As for the embarrassment factor, Microsoft haven't tried to downplay the importance of this. No point in doing so, when so many security analysts have been advising people to stop using one of their key products until the vulnerability is fixed. Especially not when the issue is important enough to be the subject of a US-CERT Vulnerability Note.
Thanks Hayden! I should eye my US Cert notifications better and maybe I would have seen it.

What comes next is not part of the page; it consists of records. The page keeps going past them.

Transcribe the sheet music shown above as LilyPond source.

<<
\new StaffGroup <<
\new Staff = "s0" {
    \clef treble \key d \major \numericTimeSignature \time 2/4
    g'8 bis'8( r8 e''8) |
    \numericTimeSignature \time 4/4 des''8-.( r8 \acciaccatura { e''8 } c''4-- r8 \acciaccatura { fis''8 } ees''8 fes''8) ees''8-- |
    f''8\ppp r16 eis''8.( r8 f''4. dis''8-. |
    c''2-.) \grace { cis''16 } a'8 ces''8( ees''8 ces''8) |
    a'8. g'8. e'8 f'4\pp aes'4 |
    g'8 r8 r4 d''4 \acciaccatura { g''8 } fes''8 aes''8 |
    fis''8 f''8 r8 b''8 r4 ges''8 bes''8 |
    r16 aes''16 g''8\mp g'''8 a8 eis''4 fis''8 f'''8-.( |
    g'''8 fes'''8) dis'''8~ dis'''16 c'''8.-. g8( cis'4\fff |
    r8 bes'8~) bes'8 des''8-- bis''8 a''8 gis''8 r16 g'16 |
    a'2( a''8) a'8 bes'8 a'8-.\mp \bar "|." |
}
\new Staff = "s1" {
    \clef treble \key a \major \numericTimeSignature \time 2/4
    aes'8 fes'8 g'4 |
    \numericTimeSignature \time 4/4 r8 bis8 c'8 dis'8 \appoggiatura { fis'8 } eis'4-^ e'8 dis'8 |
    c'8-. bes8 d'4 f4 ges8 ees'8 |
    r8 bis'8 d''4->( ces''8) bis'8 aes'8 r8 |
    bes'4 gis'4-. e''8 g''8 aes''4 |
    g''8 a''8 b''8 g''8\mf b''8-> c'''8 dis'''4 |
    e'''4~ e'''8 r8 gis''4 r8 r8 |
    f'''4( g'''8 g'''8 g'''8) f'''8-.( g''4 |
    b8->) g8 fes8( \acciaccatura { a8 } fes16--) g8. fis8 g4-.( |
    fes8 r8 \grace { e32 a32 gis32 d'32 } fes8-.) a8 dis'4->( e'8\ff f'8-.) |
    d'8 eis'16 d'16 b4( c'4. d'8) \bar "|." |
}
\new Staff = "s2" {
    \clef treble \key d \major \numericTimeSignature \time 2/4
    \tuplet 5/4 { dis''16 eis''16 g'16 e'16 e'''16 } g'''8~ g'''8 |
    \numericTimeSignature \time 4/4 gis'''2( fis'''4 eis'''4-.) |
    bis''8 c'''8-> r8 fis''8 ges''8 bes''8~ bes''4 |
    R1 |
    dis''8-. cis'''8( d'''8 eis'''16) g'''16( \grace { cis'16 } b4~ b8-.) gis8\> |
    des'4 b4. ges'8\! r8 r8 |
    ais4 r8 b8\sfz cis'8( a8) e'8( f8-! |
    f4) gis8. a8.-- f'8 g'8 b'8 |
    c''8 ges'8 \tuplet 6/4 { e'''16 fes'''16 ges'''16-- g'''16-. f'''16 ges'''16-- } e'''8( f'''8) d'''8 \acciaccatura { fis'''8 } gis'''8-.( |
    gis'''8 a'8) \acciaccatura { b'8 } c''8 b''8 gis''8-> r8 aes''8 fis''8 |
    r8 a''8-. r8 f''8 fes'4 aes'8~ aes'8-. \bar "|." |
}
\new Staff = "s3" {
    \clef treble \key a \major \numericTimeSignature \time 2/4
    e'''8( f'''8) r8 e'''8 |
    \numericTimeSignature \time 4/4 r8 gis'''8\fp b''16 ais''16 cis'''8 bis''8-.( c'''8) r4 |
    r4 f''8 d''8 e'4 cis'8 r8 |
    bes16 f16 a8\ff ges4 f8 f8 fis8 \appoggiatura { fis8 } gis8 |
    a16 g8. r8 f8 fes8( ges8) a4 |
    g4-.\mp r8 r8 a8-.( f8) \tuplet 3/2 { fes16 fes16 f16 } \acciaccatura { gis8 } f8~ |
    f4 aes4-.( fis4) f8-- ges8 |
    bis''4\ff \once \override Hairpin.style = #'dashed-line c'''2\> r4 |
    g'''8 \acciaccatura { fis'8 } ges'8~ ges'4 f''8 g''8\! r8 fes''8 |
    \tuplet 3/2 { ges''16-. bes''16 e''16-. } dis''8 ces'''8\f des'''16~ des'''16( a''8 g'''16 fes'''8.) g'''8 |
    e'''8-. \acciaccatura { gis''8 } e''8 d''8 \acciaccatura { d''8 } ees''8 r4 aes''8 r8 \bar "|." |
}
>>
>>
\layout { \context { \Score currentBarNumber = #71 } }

I have had times when someone alerts me to something and I can go online type it in the search and I find all kinds of information about it and from the sites you spoke of. However, this time those articles were not found in the search results.
All I could find was the huffington post article and now i see another post. I uses Microsoft Internet Explore warning as my search.
Oh well, I wanted to make sure others were alerted to this. I really didn't have a question but the discussion wanted me to post it as a question so i asked this question... lol glad it is Friday
Just updated all my non-Windows 8 systems with a critical update for IE9 and in Windows 8 a critical Flash update for IE10.
I finally got the IE update, but only because I went to the site and requested an update check. The servers must be busy, because there was a much longer wait than usual while the pre-download checks were carried out.
Peter, what's the version of Flash you have in IE10? That's about the third version update in the past couple of weeks.
And as for the Microsoft advice to install and use EMET to make malware exploits harder to achieve, I downloaded it and set it running without any problems, and it's sitting there with minimal memory use and no performance hit that I can see. There's a Notifier in the System Tray that will show a pop-up if EMET detects any potential attack or if a particular mitigation can't be used with an application it's monitoring.
I added a link in the original post to an article by Brian Krebs which discusses this IE issue and the use of EMET. The comments to the article are extremely useful, but perhaps the most noteworthy point Brian Krebs makes is that for Vista and Win7 the IE exploit would only have worked if Java were installed (it would have worked in XP even without Java).
According to IE10 > Manage Add-ons it is 11.3.347.7
According to Adobe it's the same plus Shockwave just asked to update and is now: 11.6.7r637
Sorry to jump in on this, but the latest (as of today anyway from Adobe) version of Flash (both plugin and activex) is: 11.4.402.278
Not sure if the activex version will work on Win8/IE10.
The latest version of Shockwave is: 18.104.22.1687 as Peter said.
In Firefox on Win 8 it's 11,4,402,265 but in IE10 the highest available according to Windows Update is as I said. Flash Player for IE10 must be updated through Windows Update only, it wont even allow you to install it directly from Adobe's website.Message was edited by: Ex_Brit on 22/09/12 12:45:09 EDT PM
No sooner than I posted this I also discovered that the Shockwave release, which has the same release numbers, was update to 9/19/2012 instead of the 9/16/2012 release I had previously. The are different in size. Not sure what the difference is, but noted that it Is different.